The Robert Koch Institute (RKI) sees no fundamentally increased risk of the development of an influenza virus due to the current bird flu cases in Mecklenburg-Western Pomerania, which could trigger a worldwide flu epidemic. This would only be the case if the pathogen gained the ability to spread efficiently from person to person.

As the institute announced on Wednesday in an assessment of the current situation, every find means a certain increase in risk. More important than individual diseases in wild birds, with which the population usually does not come into direct contact, are large outbreaks in poultry in regions where there is close contact between the animals and humans - such as in Southeast Asia. If influenza viruses are circulating at the same time, the feared exchange of genetic material could then occur in the body, which would enable the jump from person to person. In this context, however, the RKI once again points out that the World He alth Organization is currently assuming that the risk of a pandemic will be much higher than in the last few decades.
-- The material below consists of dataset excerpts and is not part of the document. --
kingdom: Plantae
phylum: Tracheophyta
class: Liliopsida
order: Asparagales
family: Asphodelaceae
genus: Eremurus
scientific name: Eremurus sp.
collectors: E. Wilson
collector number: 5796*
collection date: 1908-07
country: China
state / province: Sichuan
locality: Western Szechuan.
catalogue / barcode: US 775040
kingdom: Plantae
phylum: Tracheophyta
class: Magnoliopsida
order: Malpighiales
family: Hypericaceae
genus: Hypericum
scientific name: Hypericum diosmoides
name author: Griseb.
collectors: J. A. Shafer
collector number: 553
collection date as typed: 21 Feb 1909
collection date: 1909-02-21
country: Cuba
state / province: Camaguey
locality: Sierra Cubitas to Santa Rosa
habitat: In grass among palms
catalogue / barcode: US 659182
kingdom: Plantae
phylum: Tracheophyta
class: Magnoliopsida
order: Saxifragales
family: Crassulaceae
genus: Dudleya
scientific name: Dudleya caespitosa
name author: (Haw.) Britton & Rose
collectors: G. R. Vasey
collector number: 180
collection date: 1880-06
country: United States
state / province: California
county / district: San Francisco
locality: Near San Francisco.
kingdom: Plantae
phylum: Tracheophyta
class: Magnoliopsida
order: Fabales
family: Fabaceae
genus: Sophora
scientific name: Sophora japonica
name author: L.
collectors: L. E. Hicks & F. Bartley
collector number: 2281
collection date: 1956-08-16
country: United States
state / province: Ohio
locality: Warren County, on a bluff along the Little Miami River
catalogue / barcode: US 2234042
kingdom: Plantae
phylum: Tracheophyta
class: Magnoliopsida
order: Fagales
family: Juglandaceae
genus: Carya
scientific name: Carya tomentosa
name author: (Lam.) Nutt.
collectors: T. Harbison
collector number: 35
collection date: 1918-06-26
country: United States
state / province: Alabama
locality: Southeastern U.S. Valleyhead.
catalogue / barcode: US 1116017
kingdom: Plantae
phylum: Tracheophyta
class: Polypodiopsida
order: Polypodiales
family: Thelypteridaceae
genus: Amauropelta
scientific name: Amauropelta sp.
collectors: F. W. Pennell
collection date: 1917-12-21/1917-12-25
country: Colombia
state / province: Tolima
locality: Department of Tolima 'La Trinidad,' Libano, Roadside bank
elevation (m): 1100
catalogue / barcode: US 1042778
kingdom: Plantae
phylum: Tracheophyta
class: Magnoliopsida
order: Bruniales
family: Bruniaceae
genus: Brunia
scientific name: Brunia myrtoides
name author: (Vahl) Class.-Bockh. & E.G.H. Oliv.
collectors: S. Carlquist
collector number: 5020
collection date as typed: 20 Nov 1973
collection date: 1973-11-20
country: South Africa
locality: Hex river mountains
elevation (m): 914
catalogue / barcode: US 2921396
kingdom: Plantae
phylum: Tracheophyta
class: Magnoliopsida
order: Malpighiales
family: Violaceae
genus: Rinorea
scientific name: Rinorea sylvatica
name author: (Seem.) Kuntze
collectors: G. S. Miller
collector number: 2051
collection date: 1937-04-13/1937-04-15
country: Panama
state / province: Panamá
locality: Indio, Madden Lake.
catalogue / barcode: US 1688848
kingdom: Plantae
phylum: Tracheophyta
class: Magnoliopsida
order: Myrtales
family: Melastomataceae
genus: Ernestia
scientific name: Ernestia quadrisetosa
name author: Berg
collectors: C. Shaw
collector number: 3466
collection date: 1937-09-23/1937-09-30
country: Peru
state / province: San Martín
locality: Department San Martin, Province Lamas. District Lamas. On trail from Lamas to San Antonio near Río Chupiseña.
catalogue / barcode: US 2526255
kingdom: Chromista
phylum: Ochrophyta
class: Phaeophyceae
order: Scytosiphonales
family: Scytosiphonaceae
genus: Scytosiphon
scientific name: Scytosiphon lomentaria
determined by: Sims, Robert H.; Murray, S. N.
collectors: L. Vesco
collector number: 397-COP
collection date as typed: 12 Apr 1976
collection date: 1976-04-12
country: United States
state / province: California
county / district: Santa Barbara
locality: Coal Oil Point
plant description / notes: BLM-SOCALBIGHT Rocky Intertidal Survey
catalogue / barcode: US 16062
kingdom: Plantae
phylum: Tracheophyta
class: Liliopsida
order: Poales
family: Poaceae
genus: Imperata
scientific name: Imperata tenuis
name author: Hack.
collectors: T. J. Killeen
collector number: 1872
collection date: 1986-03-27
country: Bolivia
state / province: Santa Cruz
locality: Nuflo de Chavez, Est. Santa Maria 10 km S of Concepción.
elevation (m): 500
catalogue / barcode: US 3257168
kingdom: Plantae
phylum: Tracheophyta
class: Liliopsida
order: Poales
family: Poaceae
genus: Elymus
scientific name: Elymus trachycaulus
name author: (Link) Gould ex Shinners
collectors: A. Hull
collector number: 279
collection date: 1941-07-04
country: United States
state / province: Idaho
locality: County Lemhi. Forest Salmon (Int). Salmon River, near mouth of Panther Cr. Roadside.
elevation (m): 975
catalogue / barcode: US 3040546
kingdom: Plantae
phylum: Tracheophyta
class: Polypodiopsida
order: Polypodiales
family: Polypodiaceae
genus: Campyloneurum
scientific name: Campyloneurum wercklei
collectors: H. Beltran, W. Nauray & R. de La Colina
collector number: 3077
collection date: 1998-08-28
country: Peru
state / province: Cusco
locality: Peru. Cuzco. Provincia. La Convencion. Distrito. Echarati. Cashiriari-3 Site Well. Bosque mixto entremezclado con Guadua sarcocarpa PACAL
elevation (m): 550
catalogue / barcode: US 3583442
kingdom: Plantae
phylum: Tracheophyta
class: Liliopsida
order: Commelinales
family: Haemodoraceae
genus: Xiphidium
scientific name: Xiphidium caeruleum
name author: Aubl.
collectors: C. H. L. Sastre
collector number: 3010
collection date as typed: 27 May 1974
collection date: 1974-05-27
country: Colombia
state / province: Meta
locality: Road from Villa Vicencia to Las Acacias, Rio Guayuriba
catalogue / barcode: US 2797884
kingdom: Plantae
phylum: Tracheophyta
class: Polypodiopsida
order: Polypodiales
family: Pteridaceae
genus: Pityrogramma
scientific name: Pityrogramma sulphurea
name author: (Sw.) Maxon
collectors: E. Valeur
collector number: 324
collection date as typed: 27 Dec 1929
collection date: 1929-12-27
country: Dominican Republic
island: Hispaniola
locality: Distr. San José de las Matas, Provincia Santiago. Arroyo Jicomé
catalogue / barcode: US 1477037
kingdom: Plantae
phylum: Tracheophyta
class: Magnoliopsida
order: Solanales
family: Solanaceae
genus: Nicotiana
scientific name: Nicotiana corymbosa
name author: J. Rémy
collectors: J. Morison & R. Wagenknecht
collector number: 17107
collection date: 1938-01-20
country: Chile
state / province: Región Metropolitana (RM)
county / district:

The Friedrich Loeffler Institute has so far been able to detect the H5N1 virus in 103 wild birds, 101 of which came from Rügen and two from the mainland. The nine suspected cases most recently examined – mute swans, birds of prey and a gray heron from Eastern Western Pomerania, Greifswald and Rostock – did not carry the virus. Sick or dead wild birds should not be touched for reasons of hygiene. The World He alth Organization also points out that no case of illness has ever been observed after contact with wild birds.